** Passage shown follows **

Congratulations: You’ve won the lottery!
Not the money kind, unfortunately. But you now have access to another resource that can unlock opportunities and power: information. You can enjoy a wealth of knowledge incomparable even to royalty in ages past. From the momentous to the mundane, if a question ever pops into your head, a pocket-sized device can give you at least one answer within seconds.
Yet winning the lottery can have its downsides; psychologists even study mental health problems associated with “sudden wealth syndrome.” (Mo’ money, mo’ problems.) People with unexpected riches may not know how to handle that new scale of finances wisely, and all of us find ourselves dealing with information abundance at a scale no one has ever had to manage before. As with a monetary fortune, we could use some assistants and accountants to help us sort things out.
Except many of us have already hired assistants, whether we realize it or not. In the information economy, we select our staff implicitly by the sources we look to for help navigating a surplus of news. We rarely learn about big events and issues firsthand. We constantly, unconsciously make decisions about who we trust and what we accept as truth through simple taps and clicks. Our view of the world is not only our own, but a montage of perspectives from people we listen to or imitate.

** End of Passage shown **

# Exercises to complete
[A] Decide whether each statement agrees with the passage on information abundance, answering yes or no and quoting the words that decide it: (i) psychologists study mental health problems linked to "sudden wealth syndrome"; (ii) most of us learn about big events and issues firsthand; (iii) a pocket-sized device can give at least one answer within minutes.
[B] Write out the passage on information abundance again, starting with "Yet winning the" and going on through "sort things out.", and switch "accountants" to "advisers".

** Dataset extract follows **

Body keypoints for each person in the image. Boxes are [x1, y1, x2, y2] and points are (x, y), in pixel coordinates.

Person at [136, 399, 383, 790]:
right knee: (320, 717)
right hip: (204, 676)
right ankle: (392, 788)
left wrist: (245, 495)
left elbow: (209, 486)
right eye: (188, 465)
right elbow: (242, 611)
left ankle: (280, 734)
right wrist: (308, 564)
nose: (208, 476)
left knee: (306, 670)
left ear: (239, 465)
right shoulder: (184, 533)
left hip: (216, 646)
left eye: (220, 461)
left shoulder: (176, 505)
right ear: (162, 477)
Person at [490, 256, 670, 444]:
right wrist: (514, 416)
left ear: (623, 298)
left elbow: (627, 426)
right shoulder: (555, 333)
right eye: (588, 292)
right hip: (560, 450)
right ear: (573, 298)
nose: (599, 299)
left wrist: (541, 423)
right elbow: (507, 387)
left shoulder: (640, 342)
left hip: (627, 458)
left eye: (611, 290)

** End of Dataset extract **
** Dataset extract follows **

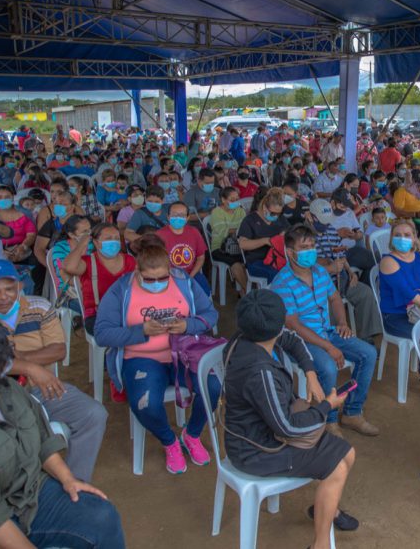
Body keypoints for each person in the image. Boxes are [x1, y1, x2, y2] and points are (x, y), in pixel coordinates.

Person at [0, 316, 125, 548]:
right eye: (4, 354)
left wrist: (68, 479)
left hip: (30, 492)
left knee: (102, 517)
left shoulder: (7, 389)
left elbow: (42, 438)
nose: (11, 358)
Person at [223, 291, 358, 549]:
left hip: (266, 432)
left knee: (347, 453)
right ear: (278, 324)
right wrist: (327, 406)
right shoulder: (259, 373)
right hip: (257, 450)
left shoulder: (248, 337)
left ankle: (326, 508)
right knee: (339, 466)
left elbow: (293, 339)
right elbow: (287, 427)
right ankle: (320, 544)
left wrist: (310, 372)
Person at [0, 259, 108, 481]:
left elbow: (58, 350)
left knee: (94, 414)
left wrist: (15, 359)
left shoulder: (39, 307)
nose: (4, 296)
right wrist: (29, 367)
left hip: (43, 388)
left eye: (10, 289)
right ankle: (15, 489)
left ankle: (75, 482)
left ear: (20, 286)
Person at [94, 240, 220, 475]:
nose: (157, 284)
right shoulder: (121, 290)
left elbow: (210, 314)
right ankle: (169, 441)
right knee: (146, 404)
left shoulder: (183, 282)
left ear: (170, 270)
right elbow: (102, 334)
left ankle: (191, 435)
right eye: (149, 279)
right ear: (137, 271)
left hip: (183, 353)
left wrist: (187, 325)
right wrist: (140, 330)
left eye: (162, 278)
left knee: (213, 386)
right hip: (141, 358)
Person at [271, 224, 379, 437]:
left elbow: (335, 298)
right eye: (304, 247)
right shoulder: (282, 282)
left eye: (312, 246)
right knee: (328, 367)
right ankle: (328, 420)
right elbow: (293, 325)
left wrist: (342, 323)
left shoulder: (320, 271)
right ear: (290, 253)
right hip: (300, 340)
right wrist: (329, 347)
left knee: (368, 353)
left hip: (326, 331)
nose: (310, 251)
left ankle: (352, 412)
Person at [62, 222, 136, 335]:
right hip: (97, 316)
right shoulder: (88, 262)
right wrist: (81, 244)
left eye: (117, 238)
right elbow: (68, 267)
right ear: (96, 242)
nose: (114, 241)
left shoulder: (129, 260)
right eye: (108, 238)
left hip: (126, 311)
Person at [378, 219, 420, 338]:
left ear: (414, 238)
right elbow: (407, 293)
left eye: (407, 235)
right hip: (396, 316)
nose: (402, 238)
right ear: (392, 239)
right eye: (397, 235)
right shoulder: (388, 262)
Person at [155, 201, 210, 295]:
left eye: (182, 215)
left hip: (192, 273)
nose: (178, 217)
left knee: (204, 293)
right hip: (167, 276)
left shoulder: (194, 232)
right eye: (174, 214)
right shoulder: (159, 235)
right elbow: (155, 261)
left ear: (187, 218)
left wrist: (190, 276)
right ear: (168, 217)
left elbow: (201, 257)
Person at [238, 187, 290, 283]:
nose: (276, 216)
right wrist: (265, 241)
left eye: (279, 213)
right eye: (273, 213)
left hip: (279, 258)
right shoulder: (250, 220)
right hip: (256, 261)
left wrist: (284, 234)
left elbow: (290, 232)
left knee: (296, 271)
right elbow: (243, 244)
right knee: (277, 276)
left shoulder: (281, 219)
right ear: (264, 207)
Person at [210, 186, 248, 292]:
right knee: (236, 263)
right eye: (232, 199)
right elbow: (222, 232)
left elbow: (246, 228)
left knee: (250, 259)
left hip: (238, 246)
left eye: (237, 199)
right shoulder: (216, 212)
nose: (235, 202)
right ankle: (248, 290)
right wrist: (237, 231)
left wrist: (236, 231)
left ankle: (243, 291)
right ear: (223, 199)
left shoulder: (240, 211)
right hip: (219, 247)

** End of Dataset extract **

# Answers to each task
[A]
(i) Yes: "psychologists even study mental health problems associated with “sudden wealth syndrome.”"
(ii) No: "We rarely learn about big events and issues firsthand."
(iii) No: "a pocket-sized device can give you at least one answer within seconds."

[B]
Yet winning the lottery can have its downsides; psychologists even study mental health problems associated with “sudden wealth syndrome.” (Mo’ money, mo’ problems.) People with unexpected riches may not know how to handle that new scale of finances wisely, and all of us find ourselves dealing with information abundance at a scale no one has ever had to manage before. As with a monetary fortune, we could use some assistants and advisers to help us sort things out.